(Data excerpts)
※
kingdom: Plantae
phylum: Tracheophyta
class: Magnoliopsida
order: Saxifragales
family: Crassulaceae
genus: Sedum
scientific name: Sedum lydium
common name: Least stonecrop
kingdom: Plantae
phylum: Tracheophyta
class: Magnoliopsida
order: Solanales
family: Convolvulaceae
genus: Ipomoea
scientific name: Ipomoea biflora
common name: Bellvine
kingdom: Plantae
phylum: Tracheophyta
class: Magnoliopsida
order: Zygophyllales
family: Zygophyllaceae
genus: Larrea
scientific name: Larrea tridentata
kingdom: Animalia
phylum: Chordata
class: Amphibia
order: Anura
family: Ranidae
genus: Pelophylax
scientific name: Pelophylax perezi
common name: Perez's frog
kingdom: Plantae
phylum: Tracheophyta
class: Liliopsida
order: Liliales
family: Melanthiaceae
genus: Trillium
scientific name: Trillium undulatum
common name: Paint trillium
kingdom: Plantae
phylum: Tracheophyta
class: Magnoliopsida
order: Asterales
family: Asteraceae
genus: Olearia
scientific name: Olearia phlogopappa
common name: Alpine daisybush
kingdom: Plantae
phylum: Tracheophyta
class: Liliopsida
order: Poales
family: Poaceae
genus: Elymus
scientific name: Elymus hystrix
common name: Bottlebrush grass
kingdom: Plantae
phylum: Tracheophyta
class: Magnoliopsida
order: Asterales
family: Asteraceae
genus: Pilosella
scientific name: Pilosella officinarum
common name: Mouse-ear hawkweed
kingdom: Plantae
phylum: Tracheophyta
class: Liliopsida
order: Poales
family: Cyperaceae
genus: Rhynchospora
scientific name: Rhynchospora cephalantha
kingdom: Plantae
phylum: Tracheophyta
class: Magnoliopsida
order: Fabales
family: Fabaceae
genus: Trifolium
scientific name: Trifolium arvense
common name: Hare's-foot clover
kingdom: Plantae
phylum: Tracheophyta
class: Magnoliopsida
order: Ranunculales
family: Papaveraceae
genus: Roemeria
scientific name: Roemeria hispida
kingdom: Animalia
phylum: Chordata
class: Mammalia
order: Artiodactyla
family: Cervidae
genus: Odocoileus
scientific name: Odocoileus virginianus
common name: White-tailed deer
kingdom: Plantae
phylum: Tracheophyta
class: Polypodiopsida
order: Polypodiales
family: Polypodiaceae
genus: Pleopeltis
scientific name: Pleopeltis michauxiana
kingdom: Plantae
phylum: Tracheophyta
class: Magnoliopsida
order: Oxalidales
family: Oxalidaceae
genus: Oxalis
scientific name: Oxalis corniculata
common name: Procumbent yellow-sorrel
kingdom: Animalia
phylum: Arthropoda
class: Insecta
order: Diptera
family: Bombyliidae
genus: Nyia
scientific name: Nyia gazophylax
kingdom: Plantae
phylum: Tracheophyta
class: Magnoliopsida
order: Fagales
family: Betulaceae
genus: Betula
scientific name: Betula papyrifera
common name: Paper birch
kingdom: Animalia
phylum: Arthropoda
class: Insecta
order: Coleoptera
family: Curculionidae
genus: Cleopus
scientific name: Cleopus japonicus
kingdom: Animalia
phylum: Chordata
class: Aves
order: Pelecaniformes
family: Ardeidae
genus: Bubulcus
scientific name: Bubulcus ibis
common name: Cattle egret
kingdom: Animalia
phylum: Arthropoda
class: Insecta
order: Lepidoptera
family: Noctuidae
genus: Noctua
※
(GIVEN PROBLEM)
Return every line of the listing above, character for character.

(TASK OUTPUT)
kingdom: Plantae
phylum: Tracheophyta
class: Magnoliopsida
order: Saxifragales
family: Crassulaceae
genus: Sedum
scientific name: Sedum lydium
common name: Least stonecrop
kingdom: Plantae
phylum: Tracheophyta
class: Magnoliopsida
order: Solanales
family: Convolvulaceae
genus: Ipomoea
scientific name: Ipomoea biflora
common name: Bellvine
kingdom: Plantae
phylum: Tracheophyta
class: Magnoliopsida
order: Zygophyllales
family: Zygophyllaceae
genus: Larrea
scientific name: Larrea tridentata
kingdom: Animalia
phylum: Chordata
class: Amphibia
order: Anura
family: Ranidae
genus: Pelophylax
scientific name: Pelophylax perezi
common name: Perez's frog
kingdom: Plantae
phylum: Tracheophyta
class: Liliopsida
order: Liliales
family: Melanthiaceae
genus: Trillium
scientific name: Trillium undulatum
common name: Paint trillium
kingdom: Plantae
phylum: Tracheophyta
class: Magnoliopsida
order: Asterales
family: Asteraceae
genus: Olearia
scientific name: Olearia phlogopappa
common name: Alpine daisybush
kingdom: Plantae
phylum: Tracheophyta
class: Liliopsida
order: Poales
family: Poaceae
genus: Elymus
scientific name: Elymus hystrix
common name: Bottlebrush grass
kingdom: Plantae
phylum: Tracheophyta
class: Magnoliopsida
order: Asterales
family: Asteraceae
genus: Pilosella
scientific name: Pilosella officinarum
common name: Mouse-ear hawkweed
kingdom: Plantae
phylum: Tracheophyta
class: Liliopsida
order: Poales
family: Cyperaceae
genus: Rhynchospora
scientific name: Rhynchospora cephalantha
kingdom: Plantae
phylum: Tracheophyta
class: Magnoliopsida
order: Fabales
family: Fabaceae
genus: Trifolium
scientific name: Trifolium arvense
common name: Hare's-foot clover
kingdom: Plantae
phylum: Tracheophyta
class: Magnoliopsida
order: Ranunculales
family: Papaveraceae
genus: Roemeria
scientific name: Roemeria hispida
kingdom: Animalia
phylum: Chordata
class: Mammalia
order: Artiodactyla
family: Cervidae
genus: Odocoileus
scientific name: Odocoileus virginianus
common name: White-tailed deer
kingdom: Plantae
phylum: Tracheophyta
class: Polypodiopsida
order: Polypodiales
family: Polypodiaceae
genus: Pleopeltis
scientific name: Pleopeltis michauxiana
kingdom: Plantae
phylum: Tracheophyta
class: Magnoliopsida
order: Oxalidales
family: Oxalidaceae
genus: Oxalis
scientific name: Oxalis corniculata
common name: Procumbent yellow-sorrel
kingdom: Animalia
phylum: Arthropoda
class: Insecta
order: Diptera
family: Bombyliidae
genus: Nyia
scientific name: Nyia gazophylax
kingdom: Plantae
phylum: Tracheophyta
class: Magnoliopsida
order: Fagales
family: Betulaceae
genus: Betula
scientific name: Betula papyrifera
common name: Paper birch
kingdom: Animalia
phylum: Arthropoda
class: Insecta
order: Coleoptera
family: Curculionidae
genus: Cleopus
scientific name: Cleopus japonicus
kingdom: Animalia
phylum: Chordata
class: Aves
order: Pelecaniformes
family: Ardeidae
genus: Bubulcus
scientific name: Bubulcus ibis
common name: Cattle egret
kingdom: Animalia
phylum: Arthropoda
class: Insecta
order: Lepidoptera
family: Noctuidae
genus: Noctua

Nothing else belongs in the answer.